Something New: We will NOT talk about THAT goal.
And yet, we did. All day. At some point, at some time, someone would mention THAT goal. Twenty-two times to be exact. It was mentioned 22 times.
Favourite Moment Of The Day (FMOTD): If I asked someone to go to Miss Claudia…
I was illustrating a point, about volunteering, and it wasn’t necessarily offering to do something for free because, often, there is no fee involved. It is all about willingness to do something. I was illustrating a point. That said, Carlo Ivan was halfway out of the door.
Attendance: One Absent
Posted by willkay on June 13, 2010
I cannot find the exact number of books Enid Blyton wrote. Having searched the internet for several minutes, the closest number I can come to is 800. So, let’s go with that. Enid Blyton wrote 800 books. Of course, many of you, dear readers, will never have read an Enid Bllyton book, nor will you have even heard her name before. However, if you were British, born in the 40s/50s/60s/70s, Enid Blyton would have been the author of the majority of the books on your bookshelf. Your parents would have read you the stories of Noddy. Then moved on to The Folk of The Far Away Tree. Once you could read on your own, you’d have read about The Famous Five and The Secret Seven. Looking through the list of books that Enid Blyton wrote, I probably read over 100 of her stories. Would I recommend them? No. By the time my children were born, I found them very dated. It’s like comparing The Lion, The Witch, and The Wardrobe to Harry Potter. So, why do I mention her at all? Because she was the author The Famous Five. Stories about a group of five (four children and a dog), who had some wonderful adventures, and then went home for tea and cakes at the end of the day.
Today, the sixth grade consisted of five students.
The first thing we did was watch the football match. A very exciting 35 minutes, by which time I was convinced that Mexico should have been 3-0 up, was followed by a nervous 10 minutes, as South Africa got back into the game. Half time. And the rest of the school arrived. It was then that the problems started. The internet connection that we were using went down. This meant that we actually didn’t see the South African goal (which means in our version, Mexico won 1-0). A quick dash round school, found homes for all of us to watch the rest of the game.
After he game, it was back to the classroom, to wait for the Social Studies Bee. The exciting question – would Miss Lilian visit? If she did, it would mean a much better chance of getting to the final. However, in order to not leave those of you reading in suspense…she never came. Social Studies Bee on Monday! Whilst waiting, we watched Fantastic Mr. Fox. Once the Fab Five had got used to the animation (“Did you make this yourself Mr. Kay?”), and settled into the story, it was very enjoyable – and a bit worrying for Larizza, who didn’t want Kristofferson to get hurt (SPOILER: he doesn’t!).
Before recess we looked at Flashmobs, and attempted some weird dance steps, or was it marching?

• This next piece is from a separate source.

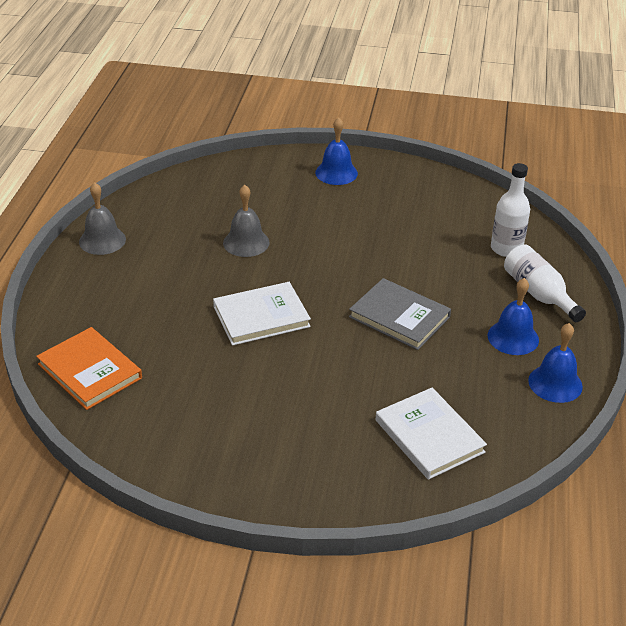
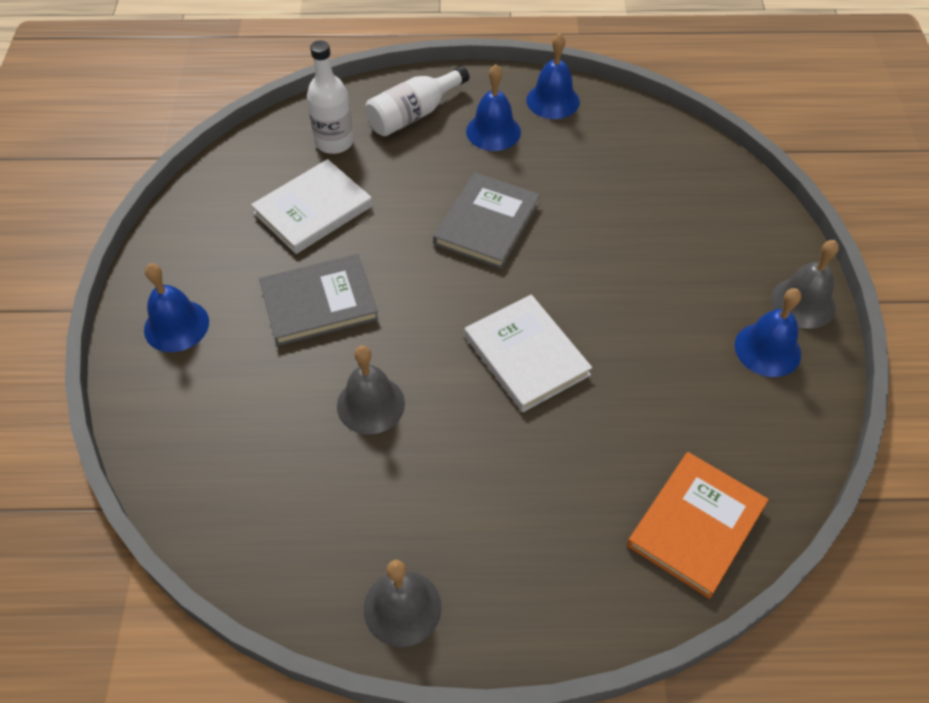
camera: 100 degrees left, 15 degrees up
(220, 454) = (767, 349): none -> blue bell
(261, 494) = (803, 303): none -> grey bell
(339, 229) = (319, 303): none -> grey book
(429, 436) = (663, 184): white book -> white book (313, 210)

After recess was music, followed by a game of Apples to Apples. It was great fun, and I think that I was brilliant at the game! However, I feel that there was a certain undercurrent of unfairness, and my brilliance was not recognised properly. How Ana Andrea kept winning was beyond me!
A very enjoyable day – except for the football result. A win would have been good. However, the draw in the other match still leaves Mexico in a good position.